Secção do documento.
# # # # #

Dos dois lados do Atlântico
No entanto, no volume há espaço para novidades: são três. Se era conhecida a militância comunista e a história da repressão do Estado Novo a Soeiro Pereira Gomes, também Miguel Torga e Jorge de Sena sofreram as vicissitudes da vigilância da polícia política. Este último, do outro lado do Atlântico, no exílio brasileiro, através da articulação da PIDE com o Departamento Estadual de Ordem Política e Social do Brasil, e da presença de enviados especiais da polícia política portuguesa. O Brasil tinha tradição de terra de exílio das oposições, desde o advento do Estado Novo, sujeitas a vigilância. O que foi determinante para que Jorge de Sena partisse para os Estados Unidos.
O historiador Luís Reis Torgal coordena a obra Brandos Costumes, o Estado Novo e os Intelectuais
Nos relatórios dos arquivos da PIDE, Miguel Torga constava como “escritor desafecto com ideias avançadas” e Fernando Namora estava “sob vigilância”. Aquilino Ribeiro também estava na mira. Fundador da Seara Nova, exilado em França pelo seu envolvimento na revolta de 1927, aderiu à frente oposicionista do Movimento Unitário Democrático (MUD) e teve um processo-crime pela edição de Quando os Lobos Uivam.

# # # # #

Excerto dos dados.
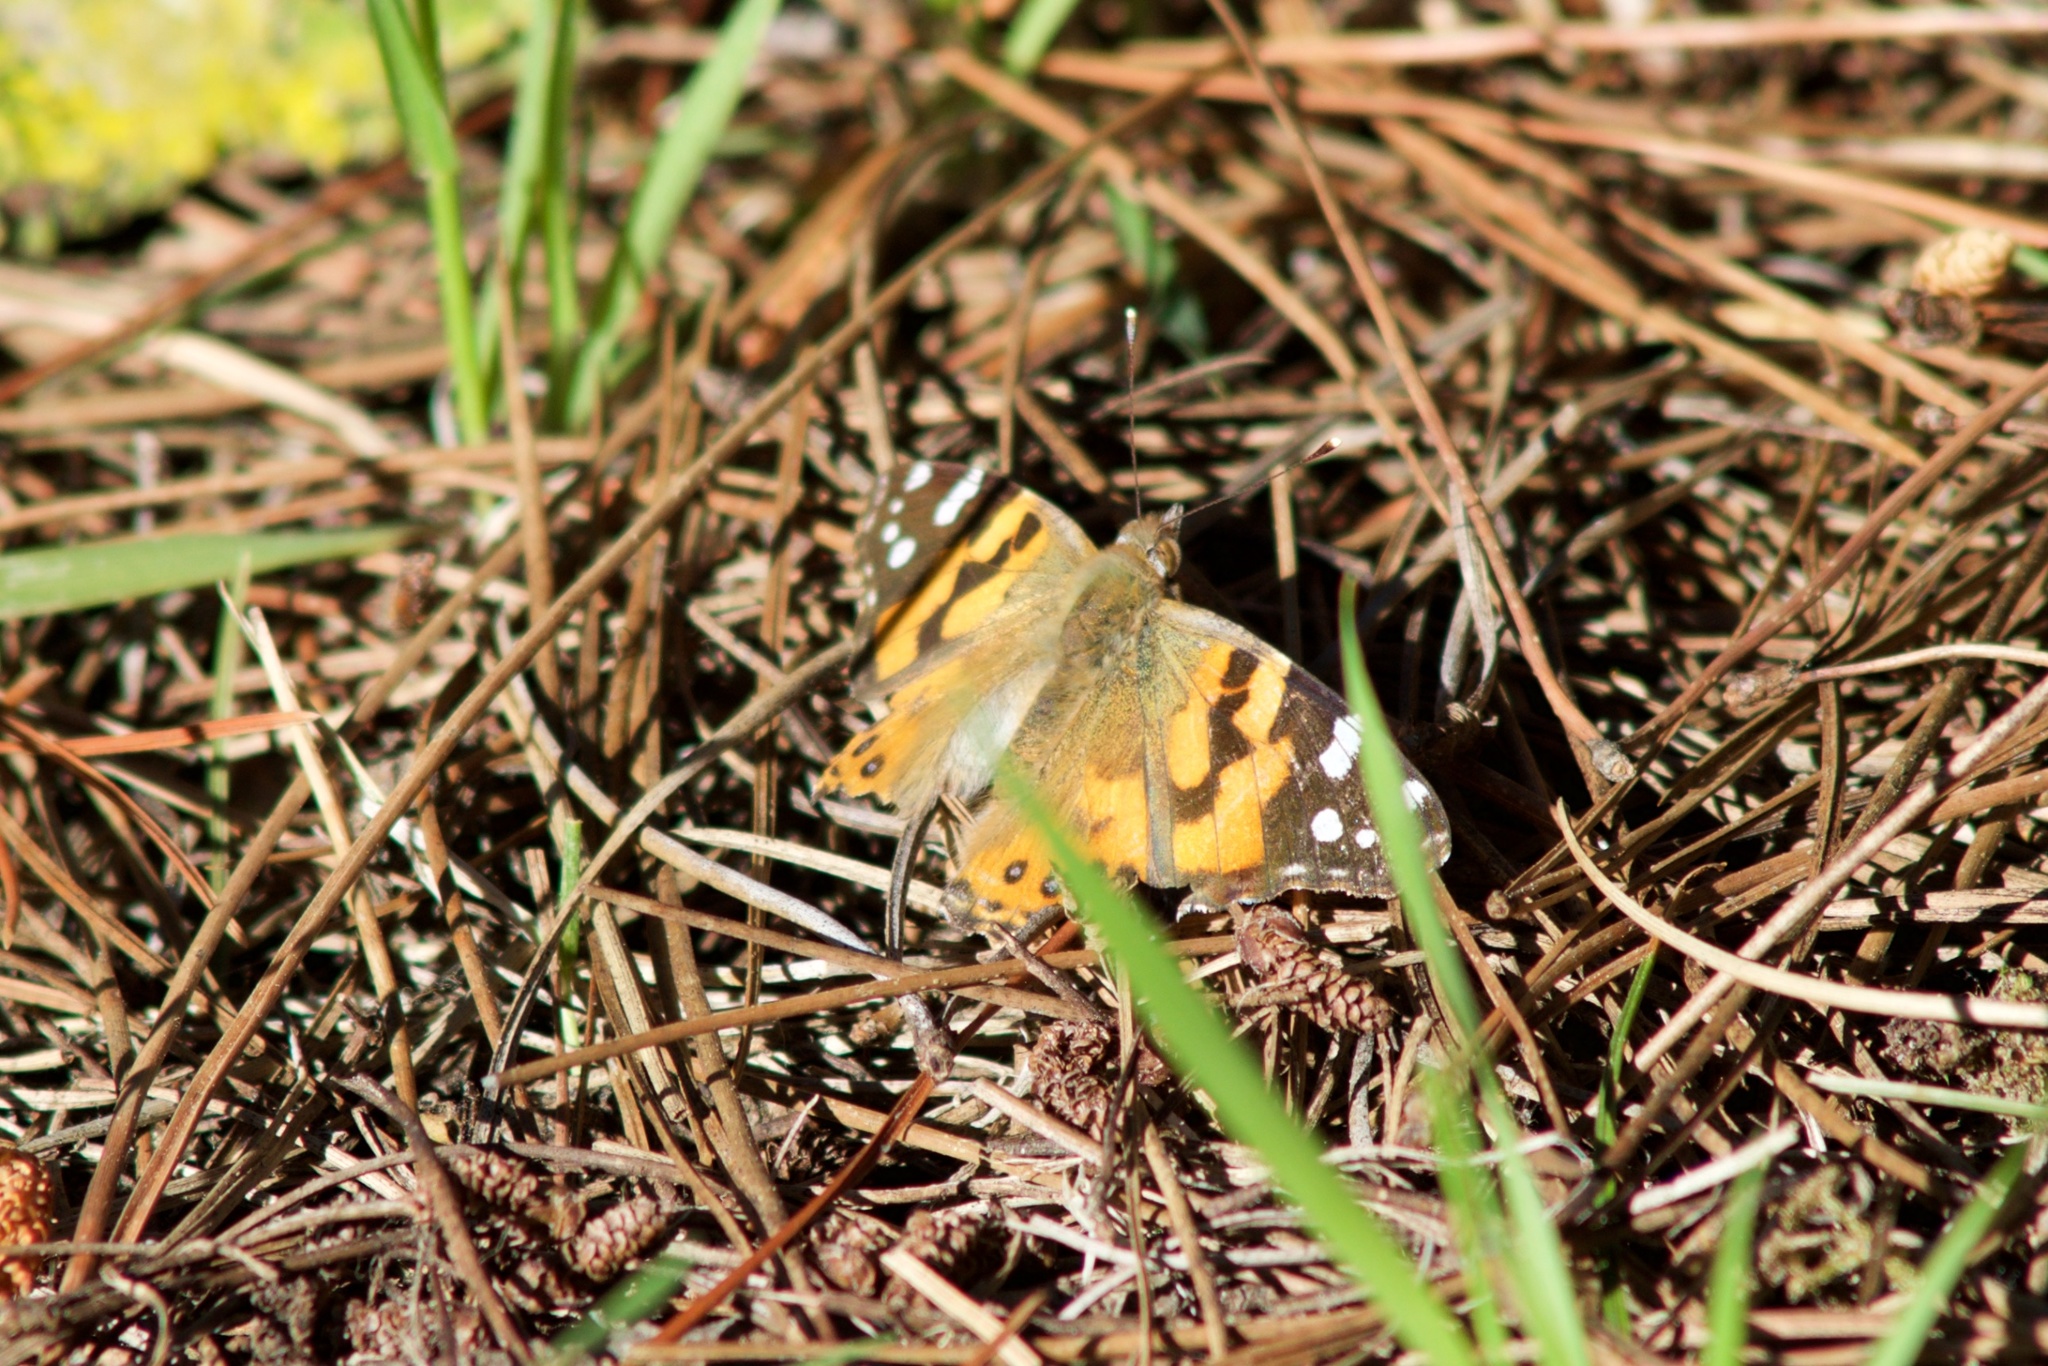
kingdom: Animalia
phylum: Arthropoda
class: Insecta
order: Lepidoptera
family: Nymphalidae
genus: Vanessa
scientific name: Vanessa kershawi
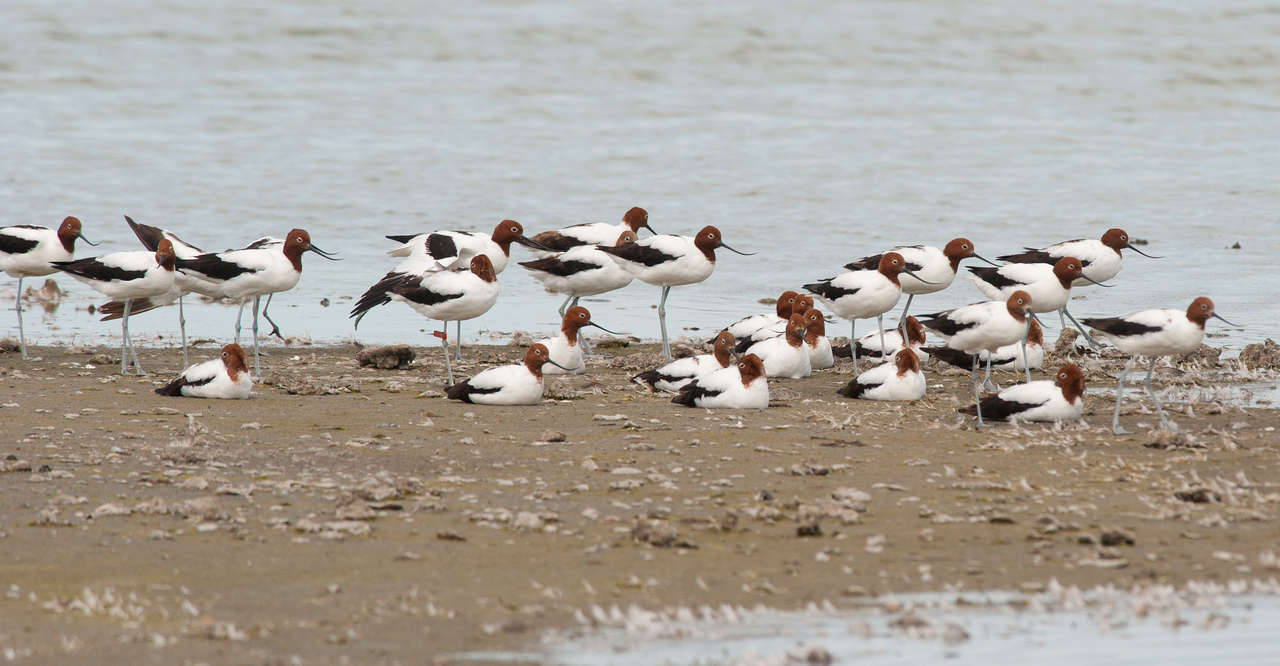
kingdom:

# # # # #

Instruções da tarefa.
Responda, por favor, às perguntas sobre o texto acerca da PIDE e dos escritores:
1. Para que país partiu Jorge de Sena depois do exílio brasileiro?
2. Quem coordena a obra Brandos Costumes, o Estado Novo e os Intelectuais?
3. Como constava Miguel Torga nos relatórios dos arquivos da PIDE?

Resposta do exercício.
1. Para os Estados Unidos.
2. O historiador Luís Reis Torgal.
3. Como "escritor desafecto com ideias avançadas".